**TASK STATEMENT:**
Reproduce the full profile of Isabelle Chassot below, word for word.

**DOCUMENT PASSAGE:**
----

Director of the Federal Office of Culture
- In office 1 November 2013 – 2021
- Preceded by: Jean-Frédéric Jauslin

State Councillor of the Canton of Fribourg
- In office 2002 – 31 October 2013

Personal details
- Born: March 28, 1965 (age 61) Morges, Switzerland
- Party: The Centre
- Education: University of Fribourg (Lic. iur.)
- Occupation: Politician, Lawyer

= Isabelle Chassot =

Swiss politician (born 1965)

Isabelle Chassot (born 28 March 1965 in Morges; registered as a resident of Siviriez) is a Swiss politician (The Centre, formerly CVP) and a member of the Council of States since 2021. She was Director of the Federal Office of Culture (FOC) from 2013 to 2021 and State Councillor of the Canton of Fribourg from 2002 to 2013.

----

**RECORD SET:**
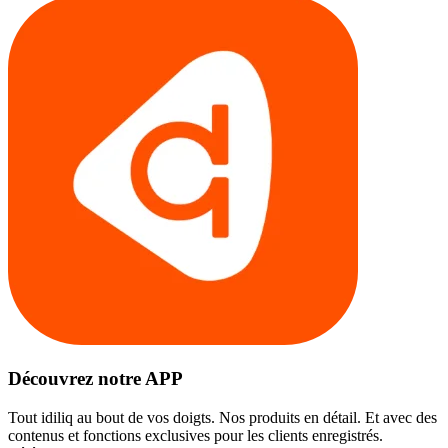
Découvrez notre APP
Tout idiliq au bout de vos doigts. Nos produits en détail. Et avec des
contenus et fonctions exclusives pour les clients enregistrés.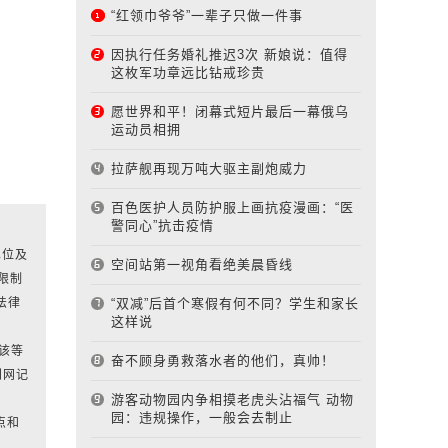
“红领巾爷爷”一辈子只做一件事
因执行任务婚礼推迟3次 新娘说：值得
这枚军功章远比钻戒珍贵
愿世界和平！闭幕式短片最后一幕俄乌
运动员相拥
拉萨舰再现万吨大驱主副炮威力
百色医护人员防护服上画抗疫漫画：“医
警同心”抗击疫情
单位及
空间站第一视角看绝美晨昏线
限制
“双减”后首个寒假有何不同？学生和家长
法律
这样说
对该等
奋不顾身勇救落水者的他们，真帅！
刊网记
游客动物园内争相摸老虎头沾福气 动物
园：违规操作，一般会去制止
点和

----

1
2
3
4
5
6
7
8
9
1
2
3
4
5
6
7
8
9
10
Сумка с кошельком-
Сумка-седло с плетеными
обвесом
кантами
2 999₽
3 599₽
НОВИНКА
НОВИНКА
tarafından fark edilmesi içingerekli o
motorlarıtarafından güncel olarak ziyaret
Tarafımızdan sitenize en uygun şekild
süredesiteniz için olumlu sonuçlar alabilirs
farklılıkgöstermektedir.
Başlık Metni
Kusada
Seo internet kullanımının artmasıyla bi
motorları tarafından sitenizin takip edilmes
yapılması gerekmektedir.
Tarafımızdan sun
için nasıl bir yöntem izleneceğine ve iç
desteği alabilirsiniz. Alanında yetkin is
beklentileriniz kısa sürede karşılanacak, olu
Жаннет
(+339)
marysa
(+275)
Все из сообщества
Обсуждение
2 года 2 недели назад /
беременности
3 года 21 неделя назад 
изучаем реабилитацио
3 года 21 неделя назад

----

**ANSWER TO THIS EXERCISE:**
Director of the Federal Office of Culture
- In office 1 November 2013 – 2021
- Preceded by: Jean-Frédéric Jauslin

State Councillor of the Canton of Fribourg
- In office 2002 – 31 October 2013

Personal details
- Born: March 28, 1965 (age 61) Morges, Switzerland
- Party: The Centre
- Education: University of Fribourg (Lic. iur.)
- Occupation: Politician, Lawyer

= Isabelle Chassot =

Swiss politician (born 1965)

Isabelle Chassot (born 28 March 1965 in Morges; registered as a resident of Siviriez) is a Swiss politician (The Centre, formerly CVP) and a member of the Council of States since 2021. She was Director of the Federal Office of Culture (FOC) from 2013 to 2021 and State Councillor of the Canton of Fribourg from 2002 to 2013.